Дорош. Я не стану. Пускай их теперь режут, не стану! Ни за что!

Спирид. Лучше сразу пойти и наложить на себя руки, чем есть эти колбасы, прости Господи!

Входит Явтух.

Явтух. Есть новость.

Дорош. Явтух, не надо нам твою новость! Мы не станем есть тех колбас.

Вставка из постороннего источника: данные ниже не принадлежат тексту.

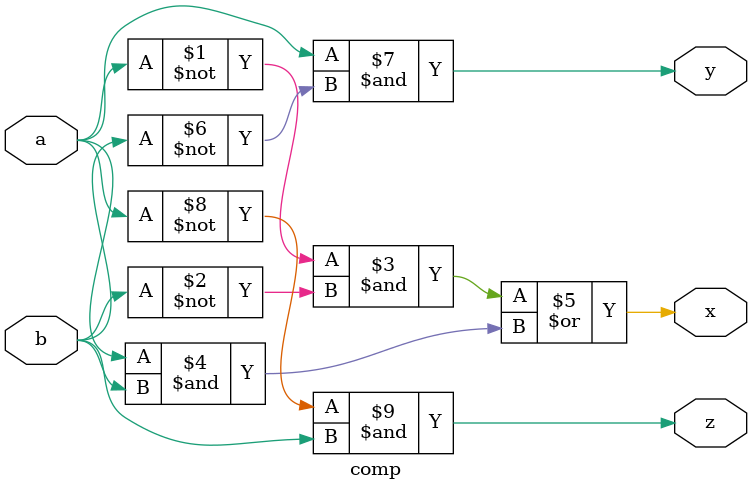
<source format=sv>
/*module comp(x,y,z,a,b);
  
  output x,y,z;
  input a,b;
  // x represents a=b
  //y represents a>b
  //z represents a<b
  xnor(x,a,b);
  and(y,a,w1);
  not(w1,b);
  and(z,b,w2);
  not(w2,a);
  
  endmodule*/
  

module comp(x,y,z,a,b);
  output x,y,z;
  input a,b;
  
  assign x = (~a & ~b | a & b);
  assign y = a & ~b;
  assign z = ~a & b;
  
endmodule 


    
</source>
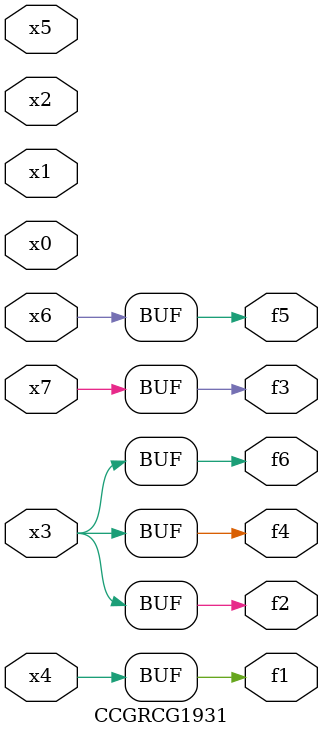
<source format=v>
module CCGRCG1931(
	input x0, x1, x2, x3, x4, x5, x6, x7,
	output f1, f2, f3, f4, f5, f6
);
	assign f1 = x4;
	assign f2 = x3;
	assign f3 = x7;
	assign f4 = x3;
	assign f5 = x6;
	assign f6 = x3;
endmodule

</source>
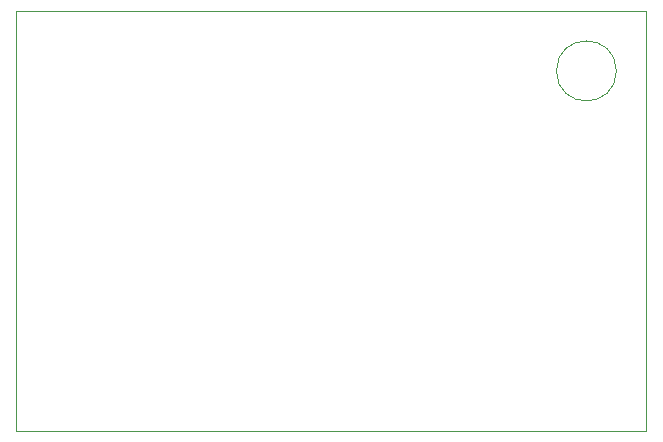
<source format=gbr>
%TF.GenerationSoftware,KiCad,Pcbnew,(6.0.10)*%
%TF.CreationDate,2023-02-17T10:00:27-08:00*%
%TF.ProjectId,exercise2,65786572-6369-4736-9532-2e6b69636164,rev?*%
%TF.SameCoordinates,Original*%
%TF.FileFunction,Profile,NP*%
%FSLAX46Y46*%
G04 Gerber Fmt 4.6, Leading zero omitted, Abs format (unit mm)*
G04 Created by KiCad (PCBNEW (6.0.10)) date 2023-02-17 10:00:27*
%MOMM*%
%LPD*%
G01*
G04 APERTURE LIST*
%TA.AperFunction,Profile*%
%ADD10C,0.100000*%
%TD*%
G04 APERTURE END LIST*
D10*
X165100000Y-66040000D02*
G75*
G03*
X165100000Y-66040000I-2540000J0D01*
G01*
X114300000Y-60960000D02*
X167640000Y-60960000D01*
X167640000Y-60960000D02*
X167640000Y-96520000D01*
X167640000Y-96520000D02*
X114300000Y-96520000D01*
X114300000Y-96520000D02*
X114300000Y-60960000D01*
M02*

</source>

Спирид. Мы так решили, Явтух. Пускай это будут самые жирные колбасы, потому что, как ни крути, а свиньи-то были неплохие, довольно-таки крупные были свиньи, но мы решили не есть тех колбас, и Философ из Киева тоже не будет есть с нами. Мы лучше похлебаем кашки с беззубым старьем, а колбас тех есть мы не станем.

Дорош. Нет, не станем.

Хвеська. И не слушай их, Явтух! Раз уж свиней закололи, то и колбасы они есть станут! И куда это они денутся теперь? Что ж теперь, мясо выбрасывать, раз им взбрело кураж наводить и характер свой выявлять? А сами уже уставили свои носы… когда же колбасами запахнет?

Философ. А что, скоро ли наготовят эти колбасы, друг Явтух?

Явтух. Не знаю я, что за колбасы вам тут втемяшились, а новость моя вот вам, ребята… Панночка померла.

Хвеська. Ой, лишечко!

Пауза.

Явтух. И померла она необъяснимым образом: вернулась сегодня на рассвете вся избитая и, еле дотащившись до своей светлицы, упала, цепляясь за все растрепанною косою, а когда пан сотник прибежал и поднял ее на свои отцовы руки, то увидали, что рот у Панночки был весь намазан кровью и она беспрестанно просила пить, но когда давали ей воду, то отталкивала воду и плакала. С тем и померла.

Философ. Ну, до свиданья, ребята-товарищи! Я пошел!

Явтух. Э, погоди, пан Философ, ты еще не отведал наших колбас. Потому как поминальные колбасы все же будут, как вы тут и говорили.

Философ. Вот какое дело, друг Явтух. Вспомнил я, что осталось в Киеве одно очень важное дело, и такое хитрое, что требует неотложного моего присутствия.

Явтух. Нет, пан Философ, не прощай пока. А скажи-ка лучше, где и при каких обстоятельствах ты познакомился с нашей Панночкой?

Философ. Не знакомился, ей-богу, не знакомился. Еще никакого дела с панночками не имел, сколько ни живу на свете. Цур им, чтобы не сказать непристойного.

Явтух. Этого теперь не узнать, только назначено тебе, пан Философ Хома Брут, три ночи читать молитвы.

Философ. Я не буду.

Явтух. Самолично от Панночки поступило такое предсмертное желание, а пан сотник все выполнит ради своей любимой дочки.

Философ. Тут дьякон нужен, ребята, или в крайнем случае дьяк, они народ толковый и знают, как все это уже делается, а я… Да у меня и голос не такой, и сам я черт знает что. Никакого виду с меня нету.

Явтух(оглядывает Философа). Это так. А вот мы тебя приоденем. Ребята, снимай, что есть лучшего.

Козаки молча складывают к ногам Философа кто свитку, кто шапку, кто пояс.

Философ. Дорош! Дорош! Зачем же ты свитку свою кидаешь! Ведь так мы с тобой сошлись было! А тебе не жалко… свитки?